* GIVEN TEXT
● ● ● ● ● ● ●

Assistant Examiner: Ocampo; Marianne S.
Attorney, Agent or Firm: Griffin, Butler, Whisenhunt & Szipl, LLP
Parent Case Text
This application is a continuation of international application No. PCT
EP97/01913, filed 17 Apr. 17, 1997 now WO 97/40944, published Nov. 6, 1997
.
Claims
What is claimed is:
1. A method for separating heavier from lighter parts of aqueous slurries
by means of centrifugal force effects, in which under the influence of a
pressure gradient existing between an inlet and outlet of a cyclone
separating chamber the slurry is caused to execute a circulating movement
in said cyclone separating chamber so that the lighter parts separate from
the heavier parts of the slurry, and the heavier and lighter parts are
separately discharged from the separating chamber, wherein said pressure
gradient is produced by a pressure boosting stage substantially
immediately prior to the introduction of the slurry into said cyclone
separating chamber, and wherein, for increasing the pressure, the slurry
is accelerated upstream of the location of its introduction into said
cyclone separating chamber from a radially inward location to a radially
outward location, decelerated in the vicinity of said radially outward
location and deflected to flow in a direction towards said location of
introduction.

● ● ● ● ● ● ●

Translate this sentence from the patent text into Spanish: "A method for separating heavier from lighter parts of aqueous slurries by means of centrifugal force effects, in which under the influence of a pressure gradient existing between an inlet and outlet of a cyclone separating chamber the slurry is caused to execute a circulating movement in said cyclone separating chamber so that the lighter parts separate from the heavier parts of the slurry, and the heavier and lighter parts are separately discharged from the separating chamber, wherein said pressure gradient is produced by a pressure boosting stage substantially immediately prior to the introduction of the slurry into said cyclone separating chamber, and wherein, for increasing the pressure, the slurry is accelerated upstream of the location of its introduction into said cyclone separating chamber from a radially inward location to a radially outward location, decelerated in the vicinity of said radially outward location and deflected to flow in a direction towards said location of introduction."

* PROVIDED DATA
● ● ● ● ● ● ●

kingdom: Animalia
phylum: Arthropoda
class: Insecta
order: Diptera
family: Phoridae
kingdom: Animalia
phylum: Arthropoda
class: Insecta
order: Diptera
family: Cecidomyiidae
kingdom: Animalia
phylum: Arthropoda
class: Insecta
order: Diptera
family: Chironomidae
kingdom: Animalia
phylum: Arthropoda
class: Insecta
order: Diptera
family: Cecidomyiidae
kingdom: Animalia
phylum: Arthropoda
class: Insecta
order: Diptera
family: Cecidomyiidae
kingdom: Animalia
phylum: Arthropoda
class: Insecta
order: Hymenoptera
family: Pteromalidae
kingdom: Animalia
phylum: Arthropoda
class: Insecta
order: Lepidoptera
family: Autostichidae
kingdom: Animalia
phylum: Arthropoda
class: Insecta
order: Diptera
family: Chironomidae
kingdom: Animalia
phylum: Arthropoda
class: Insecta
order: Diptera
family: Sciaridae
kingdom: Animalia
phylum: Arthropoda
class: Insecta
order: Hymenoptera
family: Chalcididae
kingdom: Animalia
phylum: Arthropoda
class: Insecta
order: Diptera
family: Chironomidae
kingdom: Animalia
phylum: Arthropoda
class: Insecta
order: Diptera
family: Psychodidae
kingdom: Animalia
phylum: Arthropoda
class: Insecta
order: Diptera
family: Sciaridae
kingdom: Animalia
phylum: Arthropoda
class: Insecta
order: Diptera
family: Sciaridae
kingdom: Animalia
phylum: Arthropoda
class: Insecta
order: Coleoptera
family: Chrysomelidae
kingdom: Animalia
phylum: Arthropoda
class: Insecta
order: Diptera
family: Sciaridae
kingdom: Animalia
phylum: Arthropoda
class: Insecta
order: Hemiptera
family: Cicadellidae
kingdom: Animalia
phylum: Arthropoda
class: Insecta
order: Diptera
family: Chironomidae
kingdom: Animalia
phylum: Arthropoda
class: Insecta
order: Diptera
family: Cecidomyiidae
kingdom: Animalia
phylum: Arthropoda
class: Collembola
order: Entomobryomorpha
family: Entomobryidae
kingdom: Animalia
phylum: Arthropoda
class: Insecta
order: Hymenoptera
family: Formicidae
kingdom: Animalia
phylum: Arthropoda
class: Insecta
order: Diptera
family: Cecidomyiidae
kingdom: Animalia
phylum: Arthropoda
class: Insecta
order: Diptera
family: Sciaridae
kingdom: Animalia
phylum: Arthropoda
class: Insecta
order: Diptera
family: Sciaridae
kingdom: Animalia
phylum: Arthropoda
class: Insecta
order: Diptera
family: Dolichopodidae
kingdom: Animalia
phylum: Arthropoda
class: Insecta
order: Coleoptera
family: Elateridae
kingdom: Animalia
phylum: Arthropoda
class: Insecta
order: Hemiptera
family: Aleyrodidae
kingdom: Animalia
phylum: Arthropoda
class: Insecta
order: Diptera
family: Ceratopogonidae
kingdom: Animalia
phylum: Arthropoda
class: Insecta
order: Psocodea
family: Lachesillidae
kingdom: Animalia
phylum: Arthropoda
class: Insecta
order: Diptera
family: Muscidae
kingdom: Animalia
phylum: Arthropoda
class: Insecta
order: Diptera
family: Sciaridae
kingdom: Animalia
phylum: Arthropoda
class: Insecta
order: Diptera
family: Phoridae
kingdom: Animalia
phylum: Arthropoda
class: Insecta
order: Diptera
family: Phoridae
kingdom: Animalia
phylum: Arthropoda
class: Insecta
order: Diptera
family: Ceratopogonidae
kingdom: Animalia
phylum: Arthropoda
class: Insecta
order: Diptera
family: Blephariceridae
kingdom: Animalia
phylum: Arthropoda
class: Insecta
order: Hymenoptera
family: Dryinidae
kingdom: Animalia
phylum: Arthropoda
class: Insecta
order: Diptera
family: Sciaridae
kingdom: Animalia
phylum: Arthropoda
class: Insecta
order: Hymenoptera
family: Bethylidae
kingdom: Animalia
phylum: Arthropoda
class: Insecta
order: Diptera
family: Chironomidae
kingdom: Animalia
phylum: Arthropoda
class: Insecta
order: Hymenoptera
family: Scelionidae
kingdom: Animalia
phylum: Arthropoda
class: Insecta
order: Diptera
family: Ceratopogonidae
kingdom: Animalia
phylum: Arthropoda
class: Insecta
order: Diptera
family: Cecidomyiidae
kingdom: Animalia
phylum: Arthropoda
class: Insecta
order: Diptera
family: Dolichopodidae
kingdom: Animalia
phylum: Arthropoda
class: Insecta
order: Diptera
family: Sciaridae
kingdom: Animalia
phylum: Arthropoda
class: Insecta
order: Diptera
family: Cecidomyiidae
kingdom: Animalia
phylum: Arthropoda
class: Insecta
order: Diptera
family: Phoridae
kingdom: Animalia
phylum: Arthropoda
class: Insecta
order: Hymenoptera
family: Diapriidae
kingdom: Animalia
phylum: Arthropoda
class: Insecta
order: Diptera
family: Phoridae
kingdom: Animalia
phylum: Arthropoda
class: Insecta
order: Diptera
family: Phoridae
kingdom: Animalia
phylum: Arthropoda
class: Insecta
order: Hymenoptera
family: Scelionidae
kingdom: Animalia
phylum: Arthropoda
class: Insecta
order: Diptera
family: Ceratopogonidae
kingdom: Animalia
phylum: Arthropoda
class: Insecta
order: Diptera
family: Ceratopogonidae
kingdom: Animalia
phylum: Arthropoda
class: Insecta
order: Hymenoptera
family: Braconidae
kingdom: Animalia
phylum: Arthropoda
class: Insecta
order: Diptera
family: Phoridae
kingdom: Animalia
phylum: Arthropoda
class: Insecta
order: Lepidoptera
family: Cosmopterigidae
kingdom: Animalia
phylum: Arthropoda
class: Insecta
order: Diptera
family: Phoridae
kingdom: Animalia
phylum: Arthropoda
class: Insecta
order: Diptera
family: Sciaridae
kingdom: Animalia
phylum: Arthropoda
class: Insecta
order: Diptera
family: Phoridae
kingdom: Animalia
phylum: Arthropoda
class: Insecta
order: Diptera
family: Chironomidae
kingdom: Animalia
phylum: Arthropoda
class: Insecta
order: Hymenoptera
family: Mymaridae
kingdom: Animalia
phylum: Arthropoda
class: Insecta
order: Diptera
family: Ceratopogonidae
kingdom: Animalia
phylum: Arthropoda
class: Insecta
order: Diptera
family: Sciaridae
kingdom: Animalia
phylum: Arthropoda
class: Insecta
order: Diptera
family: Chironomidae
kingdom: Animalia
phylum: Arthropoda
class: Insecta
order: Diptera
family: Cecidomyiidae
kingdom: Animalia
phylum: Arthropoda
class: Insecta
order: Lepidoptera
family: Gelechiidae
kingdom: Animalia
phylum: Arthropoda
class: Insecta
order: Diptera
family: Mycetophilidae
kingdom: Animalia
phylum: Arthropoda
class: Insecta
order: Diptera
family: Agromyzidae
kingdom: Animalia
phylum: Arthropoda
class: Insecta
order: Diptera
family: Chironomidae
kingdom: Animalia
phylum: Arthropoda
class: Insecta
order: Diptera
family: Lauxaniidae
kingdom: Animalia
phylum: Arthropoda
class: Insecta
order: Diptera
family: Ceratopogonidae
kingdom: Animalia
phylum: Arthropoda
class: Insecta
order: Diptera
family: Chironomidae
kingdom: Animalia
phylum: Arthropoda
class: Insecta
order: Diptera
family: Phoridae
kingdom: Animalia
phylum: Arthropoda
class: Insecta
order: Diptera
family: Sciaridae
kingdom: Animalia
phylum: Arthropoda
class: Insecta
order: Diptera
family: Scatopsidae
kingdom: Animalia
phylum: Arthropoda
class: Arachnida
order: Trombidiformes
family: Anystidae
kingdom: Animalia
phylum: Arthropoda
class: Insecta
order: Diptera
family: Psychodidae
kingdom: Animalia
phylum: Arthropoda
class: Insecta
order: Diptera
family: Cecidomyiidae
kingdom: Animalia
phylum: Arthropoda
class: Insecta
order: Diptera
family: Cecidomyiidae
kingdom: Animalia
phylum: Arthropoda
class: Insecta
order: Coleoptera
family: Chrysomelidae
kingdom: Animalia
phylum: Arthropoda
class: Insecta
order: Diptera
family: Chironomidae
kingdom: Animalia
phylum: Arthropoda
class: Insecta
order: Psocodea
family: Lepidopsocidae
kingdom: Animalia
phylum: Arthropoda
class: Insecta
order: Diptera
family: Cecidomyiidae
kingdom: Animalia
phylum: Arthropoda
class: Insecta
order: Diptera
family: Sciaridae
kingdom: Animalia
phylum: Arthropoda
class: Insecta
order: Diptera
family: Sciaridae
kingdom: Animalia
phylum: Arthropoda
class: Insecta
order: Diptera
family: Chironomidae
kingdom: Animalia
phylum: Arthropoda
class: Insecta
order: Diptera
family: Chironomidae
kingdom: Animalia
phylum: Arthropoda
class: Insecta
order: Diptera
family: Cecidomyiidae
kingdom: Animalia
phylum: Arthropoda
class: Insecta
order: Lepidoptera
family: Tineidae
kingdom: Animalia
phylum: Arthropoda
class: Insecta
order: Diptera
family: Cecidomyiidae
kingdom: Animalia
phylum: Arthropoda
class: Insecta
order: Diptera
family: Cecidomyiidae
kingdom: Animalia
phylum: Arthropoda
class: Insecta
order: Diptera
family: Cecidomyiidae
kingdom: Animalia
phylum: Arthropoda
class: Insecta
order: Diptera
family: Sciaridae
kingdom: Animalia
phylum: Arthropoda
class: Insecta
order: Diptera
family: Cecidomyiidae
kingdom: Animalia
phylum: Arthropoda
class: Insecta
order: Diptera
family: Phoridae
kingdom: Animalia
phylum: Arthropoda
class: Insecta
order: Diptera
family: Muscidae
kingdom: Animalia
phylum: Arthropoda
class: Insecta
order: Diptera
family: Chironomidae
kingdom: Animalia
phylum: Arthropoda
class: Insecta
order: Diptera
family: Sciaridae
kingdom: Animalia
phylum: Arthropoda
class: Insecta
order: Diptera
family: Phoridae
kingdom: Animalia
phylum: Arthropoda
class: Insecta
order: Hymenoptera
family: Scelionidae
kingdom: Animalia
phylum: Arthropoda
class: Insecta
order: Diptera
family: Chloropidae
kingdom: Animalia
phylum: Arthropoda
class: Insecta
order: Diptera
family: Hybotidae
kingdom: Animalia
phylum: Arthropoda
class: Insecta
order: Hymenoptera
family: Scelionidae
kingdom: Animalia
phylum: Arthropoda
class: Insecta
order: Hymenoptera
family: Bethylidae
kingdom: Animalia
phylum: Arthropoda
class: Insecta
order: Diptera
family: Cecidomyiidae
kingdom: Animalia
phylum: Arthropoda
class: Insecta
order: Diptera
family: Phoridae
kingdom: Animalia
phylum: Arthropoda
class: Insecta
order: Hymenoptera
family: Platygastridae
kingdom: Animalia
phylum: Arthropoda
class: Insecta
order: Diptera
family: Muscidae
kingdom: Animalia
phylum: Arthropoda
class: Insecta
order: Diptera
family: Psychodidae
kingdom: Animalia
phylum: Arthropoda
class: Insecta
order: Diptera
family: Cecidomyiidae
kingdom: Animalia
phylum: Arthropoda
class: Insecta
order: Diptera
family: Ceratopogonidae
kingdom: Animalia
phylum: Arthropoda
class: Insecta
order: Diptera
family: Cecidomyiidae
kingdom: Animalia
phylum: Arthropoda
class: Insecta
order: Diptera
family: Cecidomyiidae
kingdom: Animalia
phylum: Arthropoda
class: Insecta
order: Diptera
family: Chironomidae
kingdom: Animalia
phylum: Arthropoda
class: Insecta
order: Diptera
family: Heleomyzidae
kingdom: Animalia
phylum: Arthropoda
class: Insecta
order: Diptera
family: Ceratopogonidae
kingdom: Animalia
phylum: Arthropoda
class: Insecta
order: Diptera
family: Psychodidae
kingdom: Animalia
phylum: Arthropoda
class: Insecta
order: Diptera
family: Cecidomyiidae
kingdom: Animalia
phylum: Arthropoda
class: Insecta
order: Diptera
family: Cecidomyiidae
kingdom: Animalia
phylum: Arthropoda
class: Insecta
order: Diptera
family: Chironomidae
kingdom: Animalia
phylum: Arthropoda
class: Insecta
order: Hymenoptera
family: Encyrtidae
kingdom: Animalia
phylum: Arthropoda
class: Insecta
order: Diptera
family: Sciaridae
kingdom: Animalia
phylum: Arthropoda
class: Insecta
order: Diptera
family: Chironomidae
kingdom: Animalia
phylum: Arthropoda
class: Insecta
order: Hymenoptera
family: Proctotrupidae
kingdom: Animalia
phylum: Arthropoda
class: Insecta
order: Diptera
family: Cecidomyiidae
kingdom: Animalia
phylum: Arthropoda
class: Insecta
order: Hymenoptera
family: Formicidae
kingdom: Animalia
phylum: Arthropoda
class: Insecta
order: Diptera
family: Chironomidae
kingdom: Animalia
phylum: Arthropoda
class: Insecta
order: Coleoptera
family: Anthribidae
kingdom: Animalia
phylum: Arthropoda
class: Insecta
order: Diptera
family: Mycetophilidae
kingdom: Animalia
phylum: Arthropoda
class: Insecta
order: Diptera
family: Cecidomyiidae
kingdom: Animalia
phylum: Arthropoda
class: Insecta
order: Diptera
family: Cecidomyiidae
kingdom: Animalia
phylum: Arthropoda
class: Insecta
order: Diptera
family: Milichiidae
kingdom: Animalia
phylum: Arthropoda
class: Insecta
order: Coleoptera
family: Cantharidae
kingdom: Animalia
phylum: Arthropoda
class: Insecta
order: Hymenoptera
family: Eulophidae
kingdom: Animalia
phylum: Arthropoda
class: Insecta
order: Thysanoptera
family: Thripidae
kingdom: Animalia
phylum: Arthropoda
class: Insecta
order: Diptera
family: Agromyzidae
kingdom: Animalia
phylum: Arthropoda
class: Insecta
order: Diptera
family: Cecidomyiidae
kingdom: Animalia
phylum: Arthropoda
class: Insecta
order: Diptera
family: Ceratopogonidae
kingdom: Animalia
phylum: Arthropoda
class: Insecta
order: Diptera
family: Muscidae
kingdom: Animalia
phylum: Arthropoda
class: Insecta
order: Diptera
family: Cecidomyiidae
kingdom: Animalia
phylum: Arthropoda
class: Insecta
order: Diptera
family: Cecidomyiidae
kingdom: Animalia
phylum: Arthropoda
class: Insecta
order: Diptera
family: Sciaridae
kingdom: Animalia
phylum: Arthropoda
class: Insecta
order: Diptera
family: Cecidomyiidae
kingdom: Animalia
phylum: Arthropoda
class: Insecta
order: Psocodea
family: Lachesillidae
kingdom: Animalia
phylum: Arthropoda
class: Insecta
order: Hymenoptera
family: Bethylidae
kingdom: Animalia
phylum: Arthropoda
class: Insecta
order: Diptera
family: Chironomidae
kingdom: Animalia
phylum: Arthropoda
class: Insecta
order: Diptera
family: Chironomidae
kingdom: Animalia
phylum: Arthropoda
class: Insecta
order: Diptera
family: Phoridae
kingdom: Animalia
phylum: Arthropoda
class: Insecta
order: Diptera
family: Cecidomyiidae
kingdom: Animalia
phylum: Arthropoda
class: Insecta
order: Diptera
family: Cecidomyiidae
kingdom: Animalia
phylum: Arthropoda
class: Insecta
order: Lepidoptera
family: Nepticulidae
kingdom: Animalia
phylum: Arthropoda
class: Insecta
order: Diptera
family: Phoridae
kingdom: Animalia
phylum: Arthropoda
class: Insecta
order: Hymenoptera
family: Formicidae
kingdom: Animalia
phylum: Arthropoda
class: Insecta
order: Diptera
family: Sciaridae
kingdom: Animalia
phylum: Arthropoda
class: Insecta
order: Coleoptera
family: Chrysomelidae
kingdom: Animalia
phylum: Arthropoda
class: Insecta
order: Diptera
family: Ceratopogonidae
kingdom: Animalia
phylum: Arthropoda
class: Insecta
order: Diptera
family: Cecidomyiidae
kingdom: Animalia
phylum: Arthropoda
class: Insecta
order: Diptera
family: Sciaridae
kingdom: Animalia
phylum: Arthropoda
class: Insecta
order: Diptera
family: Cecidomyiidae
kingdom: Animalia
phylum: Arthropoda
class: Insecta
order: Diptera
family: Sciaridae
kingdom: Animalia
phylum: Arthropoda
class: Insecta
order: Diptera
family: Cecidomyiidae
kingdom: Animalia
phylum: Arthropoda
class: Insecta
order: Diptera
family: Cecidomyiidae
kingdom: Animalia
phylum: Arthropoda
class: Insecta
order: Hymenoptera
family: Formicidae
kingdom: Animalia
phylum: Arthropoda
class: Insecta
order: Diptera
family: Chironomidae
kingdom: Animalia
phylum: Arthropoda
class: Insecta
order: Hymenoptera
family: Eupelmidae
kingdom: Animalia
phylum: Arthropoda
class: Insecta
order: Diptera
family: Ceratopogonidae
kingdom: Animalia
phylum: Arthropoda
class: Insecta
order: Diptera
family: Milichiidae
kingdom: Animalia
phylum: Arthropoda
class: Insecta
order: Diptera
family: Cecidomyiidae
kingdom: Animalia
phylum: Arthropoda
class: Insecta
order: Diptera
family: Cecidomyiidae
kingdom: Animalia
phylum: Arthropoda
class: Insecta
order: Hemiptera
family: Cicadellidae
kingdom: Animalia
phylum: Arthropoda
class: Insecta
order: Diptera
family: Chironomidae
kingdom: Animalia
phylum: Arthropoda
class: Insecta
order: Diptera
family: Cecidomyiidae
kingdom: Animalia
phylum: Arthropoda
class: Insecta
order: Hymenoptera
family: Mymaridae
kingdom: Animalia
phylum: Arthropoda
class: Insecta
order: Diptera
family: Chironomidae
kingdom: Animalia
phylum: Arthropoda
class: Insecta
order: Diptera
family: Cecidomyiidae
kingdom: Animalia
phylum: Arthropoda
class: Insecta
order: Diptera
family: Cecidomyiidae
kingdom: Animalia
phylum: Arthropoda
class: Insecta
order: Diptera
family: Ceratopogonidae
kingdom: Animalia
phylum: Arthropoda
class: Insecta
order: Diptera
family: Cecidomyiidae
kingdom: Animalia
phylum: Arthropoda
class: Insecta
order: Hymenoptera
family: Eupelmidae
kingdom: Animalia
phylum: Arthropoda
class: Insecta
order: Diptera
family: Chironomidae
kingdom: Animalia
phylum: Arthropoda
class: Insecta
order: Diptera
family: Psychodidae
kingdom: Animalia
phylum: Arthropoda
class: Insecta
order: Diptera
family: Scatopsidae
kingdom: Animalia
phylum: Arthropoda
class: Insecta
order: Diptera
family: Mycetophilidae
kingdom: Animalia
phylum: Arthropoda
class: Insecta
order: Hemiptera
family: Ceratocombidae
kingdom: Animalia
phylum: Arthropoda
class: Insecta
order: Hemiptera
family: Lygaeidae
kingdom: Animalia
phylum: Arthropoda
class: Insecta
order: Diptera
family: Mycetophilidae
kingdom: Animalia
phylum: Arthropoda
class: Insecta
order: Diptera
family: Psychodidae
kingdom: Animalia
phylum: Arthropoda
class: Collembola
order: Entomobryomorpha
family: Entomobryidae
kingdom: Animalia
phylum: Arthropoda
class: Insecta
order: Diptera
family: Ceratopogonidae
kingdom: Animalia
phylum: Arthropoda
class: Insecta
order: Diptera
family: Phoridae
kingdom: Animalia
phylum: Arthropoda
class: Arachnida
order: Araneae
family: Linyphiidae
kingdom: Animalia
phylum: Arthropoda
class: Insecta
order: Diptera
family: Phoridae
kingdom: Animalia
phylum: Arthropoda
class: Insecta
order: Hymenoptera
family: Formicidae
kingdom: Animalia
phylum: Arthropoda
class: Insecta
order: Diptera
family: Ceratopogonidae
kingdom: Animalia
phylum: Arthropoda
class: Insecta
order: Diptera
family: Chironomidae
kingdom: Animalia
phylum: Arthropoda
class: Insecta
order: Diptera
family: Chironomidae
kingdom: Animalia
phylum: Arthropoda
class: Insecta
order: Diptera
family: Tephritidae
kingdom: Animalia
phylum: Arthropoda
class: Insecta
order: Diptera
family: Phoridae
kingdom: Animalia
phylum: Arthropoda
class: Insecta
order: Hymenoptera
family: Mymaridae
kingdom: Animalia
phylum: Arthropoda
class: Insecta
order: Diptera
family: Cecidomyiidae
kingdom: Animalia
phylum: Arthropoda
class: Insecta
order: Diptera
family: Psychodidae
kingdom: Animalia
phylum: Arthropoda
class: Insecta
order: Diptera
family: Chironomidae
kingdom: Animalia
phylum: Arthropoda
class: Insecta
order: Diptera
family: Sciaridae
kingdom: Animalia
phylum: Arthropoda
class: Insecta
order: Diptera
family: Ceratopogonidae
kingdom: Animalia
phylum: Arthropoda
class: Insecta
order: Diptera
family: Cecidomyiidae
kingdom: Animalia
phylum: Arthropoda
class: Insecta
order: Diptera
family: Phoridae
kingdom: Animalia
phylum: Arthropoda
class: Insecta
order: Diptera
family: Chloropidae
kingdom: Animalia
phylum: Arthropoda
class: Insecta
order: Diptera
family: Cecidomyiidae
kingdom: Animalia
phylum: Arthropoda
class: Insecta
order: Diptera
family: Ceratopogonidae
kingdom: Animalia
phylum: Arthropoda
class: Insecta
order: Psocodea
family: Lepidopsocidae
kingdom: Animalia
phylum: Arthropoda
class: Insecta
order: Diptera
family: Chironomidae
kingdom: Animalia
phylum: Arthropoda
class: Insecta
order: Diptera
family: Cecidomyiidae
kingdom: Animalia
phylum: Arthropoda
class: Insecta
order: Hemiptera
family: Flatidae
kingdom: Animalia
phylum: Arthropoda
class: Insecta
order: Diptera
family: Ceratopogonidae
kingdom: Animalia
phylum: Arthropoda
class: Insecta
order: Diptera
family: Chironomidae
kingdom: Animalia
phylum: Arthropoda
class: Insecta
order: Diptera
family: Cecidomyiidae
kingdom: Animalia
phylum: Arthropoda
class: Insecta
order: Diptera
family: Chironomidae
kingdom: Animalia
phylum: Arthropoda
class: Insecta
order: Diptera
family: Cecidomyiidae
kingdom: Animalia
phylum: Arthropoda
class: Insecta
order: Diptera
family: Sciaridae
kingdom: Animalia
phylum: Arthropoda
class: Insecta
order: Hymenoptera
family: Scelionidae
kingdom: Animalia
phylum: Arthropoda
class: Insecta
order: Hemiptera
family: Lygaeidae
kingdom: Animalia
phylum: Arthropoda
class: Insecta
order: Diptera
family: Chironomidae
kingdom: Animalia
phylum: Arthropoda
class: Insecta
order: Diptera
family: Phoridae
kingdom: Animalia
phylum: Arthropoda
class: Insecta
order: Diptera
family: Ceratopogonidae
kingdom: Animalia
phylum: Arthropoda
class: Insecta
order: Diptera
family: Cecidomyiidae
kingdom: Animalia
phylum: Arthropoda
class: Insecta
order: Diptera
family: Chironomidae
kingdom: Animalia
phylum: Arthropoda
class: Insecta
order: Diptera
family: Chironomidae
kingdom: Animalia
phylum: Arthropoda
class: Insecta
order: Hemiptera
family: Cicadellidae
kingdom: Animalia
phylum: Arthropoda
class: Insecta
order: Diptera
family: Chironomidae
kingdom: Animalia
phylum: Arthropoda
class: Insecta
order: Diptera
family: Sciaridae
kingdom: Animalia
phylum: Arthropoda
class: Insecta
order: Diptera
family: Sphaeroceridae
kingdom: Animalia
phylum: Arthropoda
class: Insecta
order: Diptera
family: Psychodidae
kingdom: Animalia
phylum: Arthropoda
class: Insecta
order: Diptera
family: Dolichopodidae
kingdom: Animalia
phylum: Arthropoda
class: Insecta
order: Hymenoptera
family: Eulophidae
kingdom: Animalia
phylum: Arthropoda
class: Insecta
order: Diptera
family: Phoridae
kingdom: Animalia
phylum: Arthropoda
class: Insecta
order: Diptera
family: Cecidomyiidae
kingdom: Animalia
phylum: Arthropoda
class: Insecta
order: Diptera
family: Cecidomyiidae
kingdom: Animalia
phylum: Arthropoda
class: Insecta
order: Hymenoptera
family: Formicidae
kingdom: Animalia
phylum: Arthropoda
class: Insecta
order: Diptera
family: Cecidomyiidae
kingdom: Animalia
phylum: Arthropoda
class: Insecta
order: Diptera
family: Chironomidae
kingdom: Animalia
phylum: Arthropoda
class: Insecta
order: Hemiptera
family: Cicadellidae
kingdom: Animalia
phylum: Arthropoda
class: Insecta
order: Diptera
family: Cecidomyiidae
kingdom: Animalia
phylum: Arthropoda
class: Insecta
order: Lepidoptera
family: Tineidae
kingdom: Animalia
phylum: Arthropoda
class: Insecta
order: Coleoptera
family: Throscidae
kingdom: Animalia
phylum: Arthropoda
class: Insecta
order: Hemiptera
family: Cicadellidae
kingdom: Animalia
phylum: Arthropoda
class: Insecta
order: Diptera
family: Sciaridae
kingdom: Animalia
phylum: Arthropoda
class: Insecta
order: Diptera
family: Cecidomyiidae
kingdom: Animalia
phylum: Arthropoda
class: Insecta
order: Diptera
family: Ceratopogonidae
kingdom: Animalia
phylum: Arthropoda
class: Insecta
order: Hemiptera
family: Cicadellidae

● ● ● ● ● ● ●

* ANSWER FOR THE TASK
Un método para separar las partes más pesadas de las más ligeras de lodos acuosos mediante efectos de la fuerza centrífuga, en el que, bajo la influencia de un gradiente de presión existente entre una entrada y una salida de una cámara de separación ciclónica, se hace que el lodo ejecute un movimiento circulante en dicha cámara de separación ciclónica de modo que las partes más ligeras se separen de las partes más pesadas del lodo, y las partes más pesadas y las más ligeras se descargan por separado de la cámara de separación, en el que dicho gradiente de presión es producido por una etapa de aumento de presión sustancialmente inmediatamente antes de la introducción del lodo en dicha cámara de separación ciclónica, y en el que, para aumentar la presión, el lodo se acelera, aguas arriba del lugar de su introducción en dicha cámara de separación ciclónica, desde una ubicación radialmente interior hasta una ubicación radialmente exterior, se desacelera en las proximidades de dicha ubicación radialmente exterior y se desvía para que fluya en una dirección hacia dicho lugar de introducción.